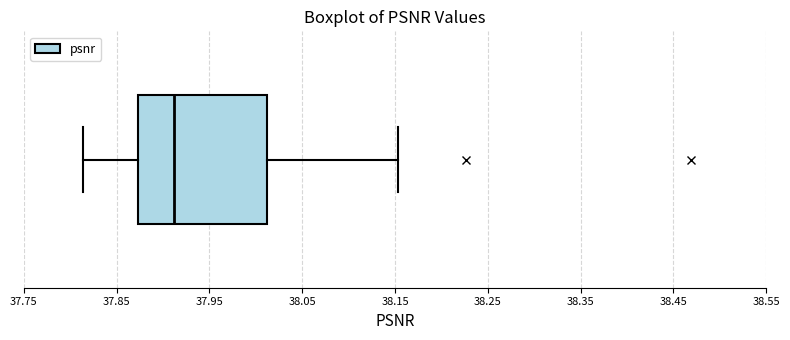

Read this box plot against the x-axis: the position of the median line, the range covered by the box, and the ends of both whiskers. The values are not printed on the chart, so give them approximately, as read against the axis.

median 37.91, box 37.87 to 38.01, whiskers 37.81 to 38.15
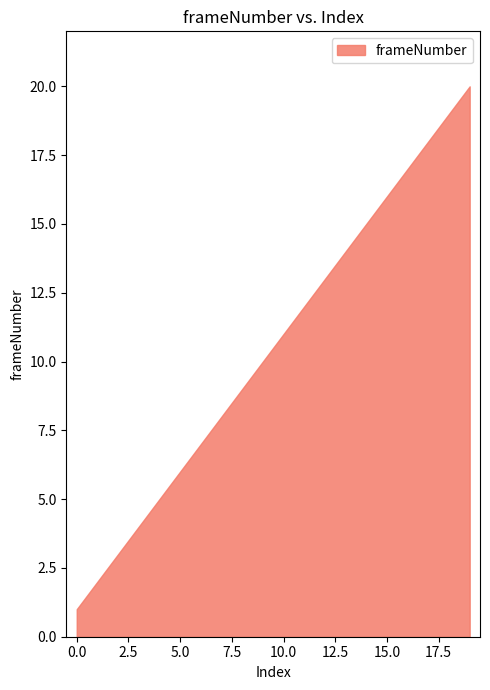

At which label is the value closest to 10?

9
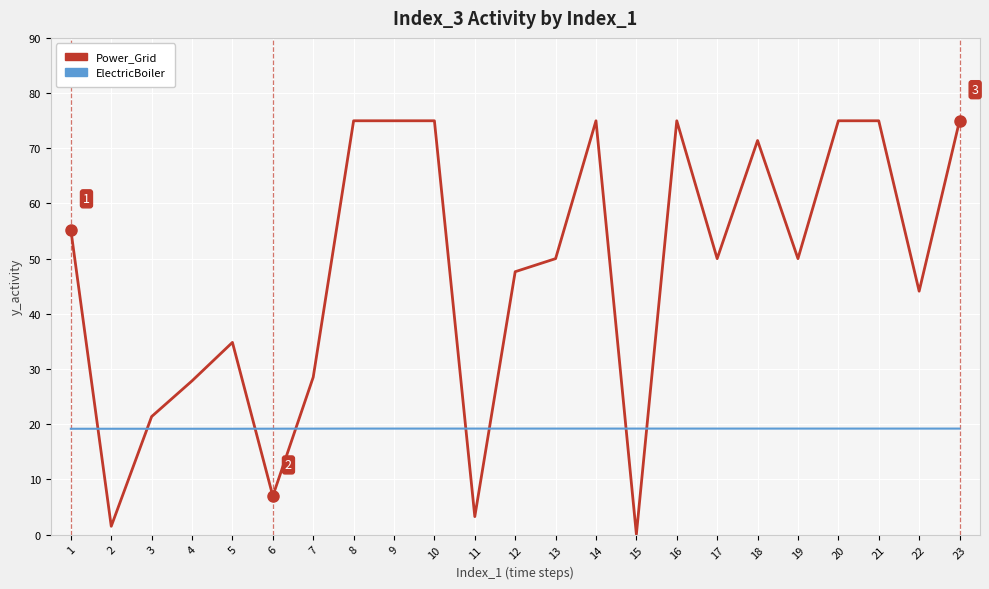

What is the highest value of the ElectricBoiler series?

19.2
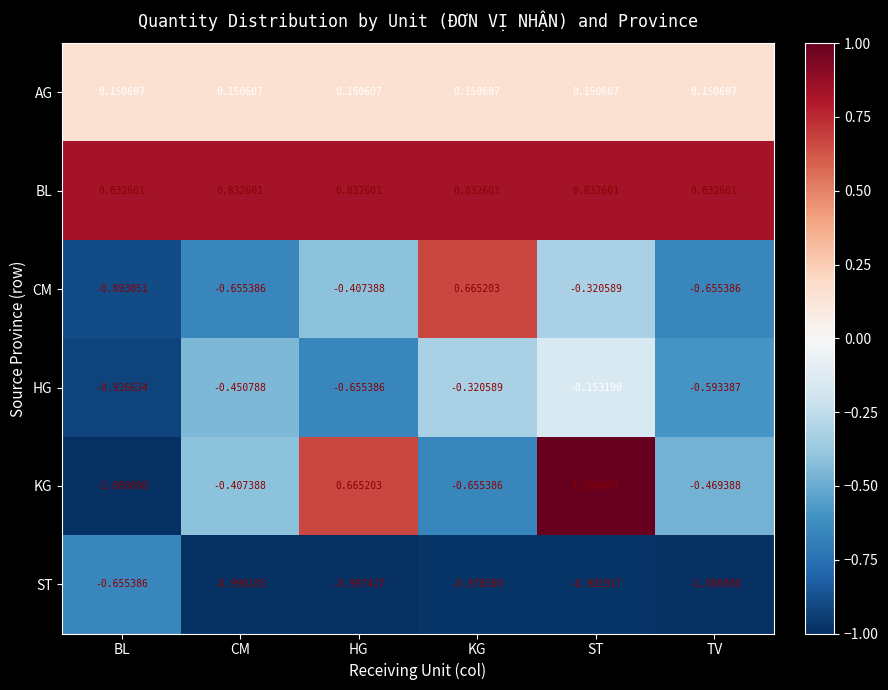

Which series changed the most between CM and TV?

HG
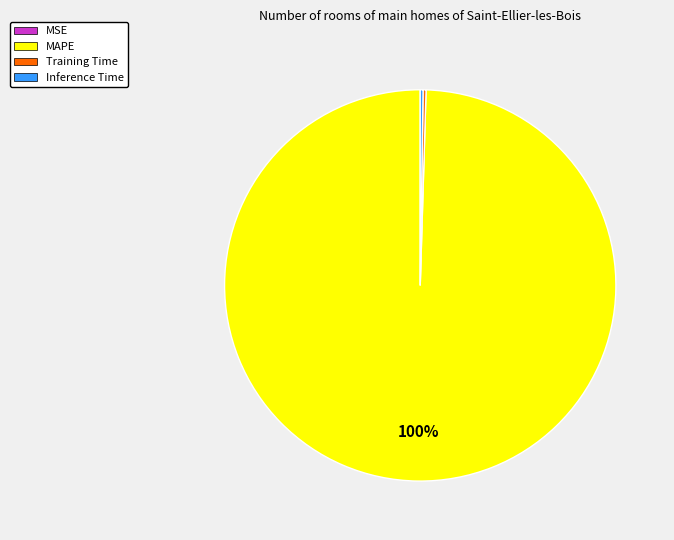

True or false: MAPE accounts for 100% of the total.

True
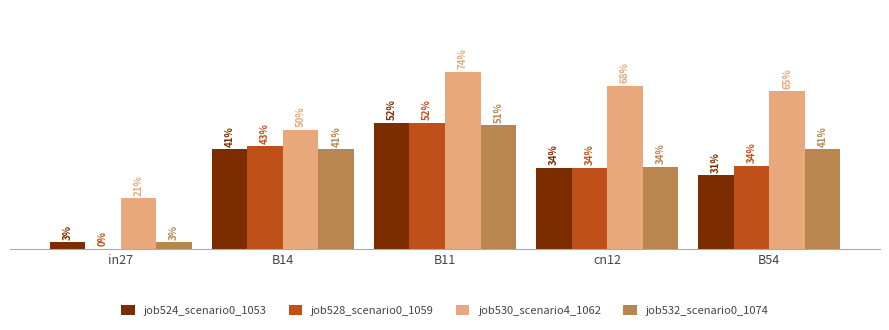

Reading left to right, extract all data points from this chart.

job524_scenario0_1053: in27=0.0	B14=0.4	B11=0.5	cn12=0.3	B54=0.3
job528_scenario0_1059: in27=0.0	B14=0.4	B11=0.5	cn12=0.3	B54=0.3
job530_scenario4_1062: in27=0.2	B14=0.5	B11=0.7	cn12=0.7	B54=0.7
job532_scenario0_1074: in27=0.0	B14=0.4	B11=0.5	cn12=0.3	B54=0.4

What is being asked: Change every "series" in the items to "line", keep everything else the same, and leave out the pictures.

Worked solution:
Read this box plot against the x-axis: the position of the median line, the range covered by the box, and the ends of both whiskers. The values are not printed on the chart, so give them approximately, as read against the axis.

median 37.91, box 37.87 to 38.01, whiskers 37.81 to 38.15

At which label is the value closest to 10?

9

What is the highest value of the ElectricBoiler line?

19.2

Which line changed the most between CM and TV?

HG

True or false: MAPE accounts for 100% of the total.

True

Reading left to right, extract all data points from this chart.

job524_scenario0_1053: in27=0.0	B14=0.4	B11=0.5	cn12=0.3	B54=0.3
job528_scenario0_1059: in27=0.0	B14=0.4	B11=0.5	cn12=0.3	B54=0.3
job530_scenario4_1062: in27=0.2	B14=0.5	B11=0.7	cn12=0.7	B54=0.7
job532_scenario0_1074: in27=0.0	B14=0.4	B11=0.5	cn12=0.3	B54=0.4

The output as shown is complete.